Hi everyone - I'm trying to determine the first time I smoked a CC. Many years ago, my boss at the time brought me a CC that he bought on his return from a business trip in Germany. After all these years, I don't remember the maker or vitola of that stick. (I was a young guy at the time & had no knowledge of CCs.) And, I don't recall if I actually smoked it or not. I do recall that he said he bought it at an airport duty free shop - - either it was in Germany or perhaps while making plane connections at Heathrow airport in the U.K. My boss wasn't a cigar smoker, but just grabbed one for me. A very kind gesture on his part.

Are most CCs purchased in airport duty free shops authentic or not ? Has this situation changed any from past years ? Thank you -


----------



## bpegler (Mar 30, 2006)

Most are authentic, particularly in Europe, but storage conditions vary widely. 

If overseas, your best bet is a LCdH, but they're not always convenient.

Very nice of your boss, btw.


----------



## TonyBrooklyn (Jan 28, 2010)

Bob hit the nail on the head.:vs_cool:


----------



## Joe Sticks (May 31, 2016)

Thanks for your comments guys. I appreciate it.
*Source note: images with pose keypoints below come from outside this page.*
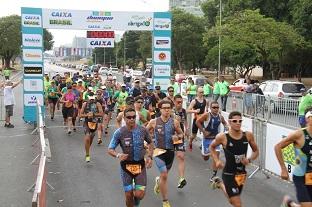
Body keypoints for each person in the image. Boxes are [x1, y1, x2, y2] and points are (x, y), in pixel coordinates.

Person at [209, 111, 259, 207]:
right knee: (237, 204)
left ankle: (220, 184)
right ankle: (222, 183)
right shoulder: (223, 137)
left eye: (240, 121)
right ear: (229, 122)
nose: (238, 123)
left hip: (241, 174)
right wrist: (217, 160)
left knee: (232, 200)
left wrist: (249, 160)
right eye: (235, 121)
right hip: (228, 173)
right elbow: (211, 147)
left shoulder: (248, 135)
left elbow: (256, 151)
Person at [108, 107, 154, 207]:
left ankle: (136, 203)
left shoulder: (142, 130)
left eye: (134, 117)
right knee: (128, 195)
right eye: (129, 117)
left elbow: (150, 143)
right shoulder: (119, 132)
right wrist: (118, 155)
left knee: (139, 195)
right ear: (124, 118)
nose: (132, 119)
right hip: (126, 167)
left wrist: (150, 157)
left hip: (140, 165)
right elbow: (110, 149)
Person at [146, 100, 184, 207]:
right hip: (158, 151)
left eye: (169, 108)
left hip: (170, 152)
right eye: (164, 108)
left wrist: (178, 137)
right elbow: (145, 132)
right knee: (164, 174)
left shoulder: (175, 122)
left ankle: (158, 182)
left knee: (164, 176)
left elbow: (181, 134)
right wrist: (147, 142)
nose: (167, 110)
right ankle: (165, 200)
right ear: (160, 109)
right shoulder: (154, 122)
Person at [275, 107, 312, 207]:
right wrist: (283, 169)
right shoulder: (299, 134)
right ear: (307, 119)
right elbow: (278, 147)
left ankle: (289, 204)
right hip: (300, 177)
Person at [196, 101, 228, 181]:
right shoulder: (207, 115)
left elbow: (225, 123)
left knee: (216, 156)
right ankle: (203, 149)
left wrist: (227, 128)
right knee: (205, 158)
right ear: (210, 108)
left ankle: (214, 175)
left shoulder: (220, 117)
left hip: (216, 140)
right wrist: (203, 131)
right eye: (214, 107)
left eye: (217, 107)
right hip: (206, 139)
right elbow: (197, 122)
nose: (216, 109)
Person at [80, 95, 104, 162]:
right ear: (88, 99)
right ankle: (87, 155)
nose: (92, 100)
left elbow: (101, 114)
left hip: (94, 123)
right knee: (87, 137)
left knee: (91, 137)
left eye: (93, 99)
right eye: (90, 99)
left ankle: (87, 150)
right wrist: (87, 115)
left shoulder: (97, 104)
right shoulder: (85, 104)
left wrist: (93, 115)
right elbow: (80, 115)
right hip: (87, 122)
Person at [173, 94, 189, 188]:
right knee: (168, 159)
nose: (180, 104)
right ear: (174, 102)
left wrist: (186, 129)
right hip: (171, 136)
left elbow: (185, 121)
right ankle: (162, 176)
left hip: (180, 136)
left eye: (181, 102)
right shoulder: (170, 111)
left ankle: (182, 178)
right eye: (178, 102)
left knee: (181, 156)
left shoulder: (183, 111)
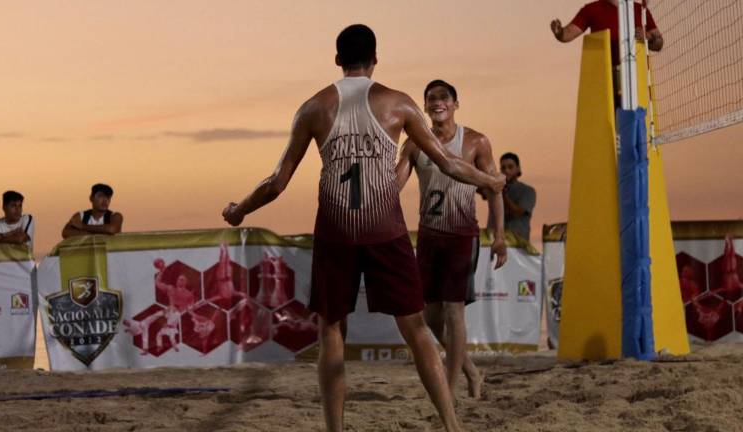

I still don't remember actually smoking that CC way back then. But, I probably did - no reason I wouldn't have. As I mentioned, I didnt note what it was. But, I don't recall that the cigar seemed unusual to my inexperienced eye back then. It was likely some kind of robusto of mild to medium strength, or it woulda made more of an impression on my memory.


----------



## Frinkiac7 (Dec 12, 2008)

bpegler said:


> Most are authentic, particularly in Europe, but storage conditions vary widely.
> 
> If overseas, your best bet is a LCdH, but they're not always convenient.
> 
> Very nice of your boss, btw.


Bingo!


----------